Papers studying the synergies between CD and MDE for specific domains have also been presented. In [3], authors provide a model-based approach to generate TOSCA blueprints (that supports the definition of deployments as code), allowing the quick (re) deployments of cloud applications. Also in the domain of cloud computing, [20] proposes a model-driven approach to abstract and automate a continuous delivery process of cloud resources. This is done with a tool that uses a Domain Specific Language (DSL) to model the cloud infrastructure and a transformation that from that model creates scripts to manage different Configuration Management Tools. Similarly, in [10], a developer team can specify a model of the deployment of its application and automatically enact it in a test environment. Finally, in [13], authors present a prototype that uses a model-driven generator combined with CI server. They report on an empirical evaluation that shows the benefits of using MDE in combination with a CI server.

Complementary to these approaches, our work provides a more generic solution and studies the benefits of using CD processes and tools in the maintainability of MDE infrastructures themselves.

6 Conclusions and Future Research Directions

We have sketched the integration of MDE artifacts as first-class citizens in continuous software engineering, ranging from a direct use of current integration platforms to advanced coevolution scenarios, depending on the needs of the project and the role MDE plays in it. This benefits developers of both software artifacts (that can benefit from MDE) and MDE artifacts (that can benefit from CSE in their work).
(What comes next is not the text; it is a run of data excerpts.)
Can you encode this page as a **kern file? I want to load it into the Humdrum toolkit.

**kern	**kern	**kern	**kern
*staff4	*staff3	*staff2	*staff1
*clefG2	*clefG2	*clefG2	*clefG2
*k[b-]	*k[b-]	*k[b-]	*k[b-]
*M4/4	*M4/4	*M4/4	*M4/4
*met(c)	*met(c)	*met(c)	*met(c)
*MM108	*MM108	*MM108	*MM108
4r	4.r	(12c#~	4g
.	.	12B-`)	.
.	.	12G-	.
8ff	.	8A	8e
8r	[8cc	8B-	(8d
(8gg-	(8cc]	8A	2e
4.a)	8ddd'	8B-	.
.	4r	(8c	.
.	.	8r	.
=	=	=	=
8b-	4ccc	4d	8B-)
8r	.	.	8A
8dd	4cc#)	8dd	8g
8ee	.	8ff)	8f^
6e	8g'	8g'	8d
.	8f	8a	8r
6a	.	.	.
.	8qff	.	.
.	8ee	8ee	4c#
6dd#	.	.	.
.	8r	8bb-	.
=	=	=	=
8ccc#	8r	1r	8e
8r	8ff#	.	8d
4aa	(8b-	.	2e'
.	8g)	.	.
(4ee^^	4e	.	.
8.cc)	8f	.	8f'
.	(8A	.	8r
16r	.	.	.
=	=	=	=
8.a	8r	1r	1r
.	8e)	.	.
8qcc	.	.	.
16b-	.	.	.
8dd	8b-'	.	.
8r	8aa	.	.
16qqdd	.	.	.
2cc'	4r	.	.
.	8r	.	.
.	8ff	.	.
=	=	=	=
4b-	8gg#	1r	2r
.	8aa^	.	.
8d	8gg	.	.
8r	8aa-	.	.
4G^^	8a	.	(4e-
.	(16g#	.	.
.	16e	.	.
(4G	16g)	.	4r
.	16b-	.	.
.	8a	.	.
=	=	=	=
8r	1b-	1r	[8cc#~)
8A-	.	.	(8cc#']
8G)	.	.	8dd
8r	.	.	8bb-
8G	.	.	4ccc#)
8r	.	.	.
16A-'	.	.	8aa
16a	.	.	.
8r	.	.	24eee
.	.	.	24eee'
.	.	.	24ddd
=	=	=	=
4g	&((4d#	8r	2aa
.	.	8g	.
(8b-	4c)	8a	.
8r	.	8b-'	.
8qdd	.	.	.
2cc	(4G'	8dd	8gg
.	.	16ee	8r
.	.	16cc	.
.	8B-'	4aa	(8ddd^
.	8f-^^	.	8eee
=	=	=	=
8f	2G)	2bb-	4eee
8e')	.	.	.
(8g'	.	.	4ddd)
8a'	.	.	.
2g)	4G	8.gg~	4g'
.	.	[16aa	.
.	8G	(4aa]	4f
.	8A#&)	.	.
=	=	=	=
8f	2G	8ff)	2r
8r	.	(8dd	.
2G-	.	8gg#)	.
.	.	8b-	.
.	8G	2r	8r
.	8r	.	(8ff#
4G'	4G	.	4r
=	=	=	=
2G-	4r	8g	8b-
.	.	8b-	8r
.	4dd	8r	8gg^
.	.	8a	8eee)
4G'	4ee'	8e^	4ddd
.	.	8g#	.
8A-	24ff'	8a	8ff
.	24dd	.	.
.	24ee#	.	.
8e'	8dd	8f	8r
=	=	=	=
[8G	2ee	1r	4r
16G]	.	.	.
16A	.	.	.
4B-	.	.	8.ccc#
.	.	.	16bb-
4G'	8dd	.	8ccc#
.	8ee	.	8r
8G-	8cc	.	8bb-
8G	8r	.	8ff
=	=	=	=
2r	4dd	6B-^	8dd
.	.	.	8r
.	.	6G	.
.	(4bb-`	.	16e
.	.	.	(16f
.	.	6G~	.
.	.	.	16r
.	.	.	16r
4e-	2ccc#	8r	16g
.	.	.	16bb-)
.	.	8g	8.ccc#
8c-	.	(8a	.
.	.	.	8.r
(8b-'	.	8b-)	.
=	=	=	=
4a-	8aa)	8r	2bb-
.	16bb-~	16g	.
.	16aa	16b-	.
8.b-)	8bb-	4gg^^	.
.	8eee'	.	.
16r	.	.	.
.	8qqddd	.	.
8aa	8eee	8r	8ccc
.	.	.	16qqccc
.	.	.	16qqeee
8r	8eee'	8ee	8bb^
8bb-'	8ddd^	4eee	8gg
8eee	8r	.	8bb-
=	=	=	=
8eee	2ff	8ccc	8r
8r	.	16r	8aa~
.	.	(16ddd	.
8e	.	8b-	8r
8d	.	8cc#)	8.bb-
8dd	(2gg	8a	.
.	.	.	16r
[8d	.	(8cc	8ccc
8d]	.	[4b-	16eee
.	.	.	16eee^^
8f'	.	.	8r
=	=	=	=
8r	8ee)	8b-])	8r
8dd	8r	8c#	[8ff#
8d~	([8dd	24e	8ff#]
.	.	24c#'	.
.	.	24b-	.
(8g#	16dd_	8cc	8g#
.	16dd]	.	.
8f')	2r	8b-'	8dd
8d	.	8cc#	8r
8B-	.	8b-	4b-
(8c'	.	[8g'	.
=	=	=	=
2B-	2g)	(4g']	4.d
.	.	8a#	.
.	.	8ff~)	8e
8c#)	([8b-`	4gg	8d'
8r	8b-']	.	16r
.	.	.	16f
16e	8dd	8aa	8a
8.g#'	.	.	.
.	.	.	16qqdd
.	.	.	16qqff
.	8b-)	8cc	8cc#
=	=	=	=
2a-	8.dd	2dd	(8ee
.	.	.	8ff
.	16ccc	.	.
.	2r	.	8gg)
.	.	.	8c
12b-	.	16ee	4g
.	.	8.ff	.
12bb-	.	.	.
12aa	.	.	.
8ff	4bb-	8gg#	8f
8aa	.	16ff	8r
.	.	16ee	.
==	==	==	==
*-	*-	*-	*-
Nevertheless, to achieve a complete and smooth support for MDE in CSE, we need to extend the state of the art in several directions. First, MDE technologies themselves need to become more mature. While some (e.g. model transformations) are reliable and ready-to-use in complex industrial scenarios, others (e.g. model merging) require more work to provide automatic solutions and/or professional tools. Secondly, CI components should be model-aware, providing default support for some model management operations (like model comparison for well-known types of models, e.g. UML class diagrams) or at least standard extension points to provide that. Finally, brand new research proposals should target some of the co-evolution scenarios and smarter dependency and impact analysis algorithms that have not been addressed so far and that would enable a better CSE automation for MDE projects.

We hope to see progress in these directions in the coming years.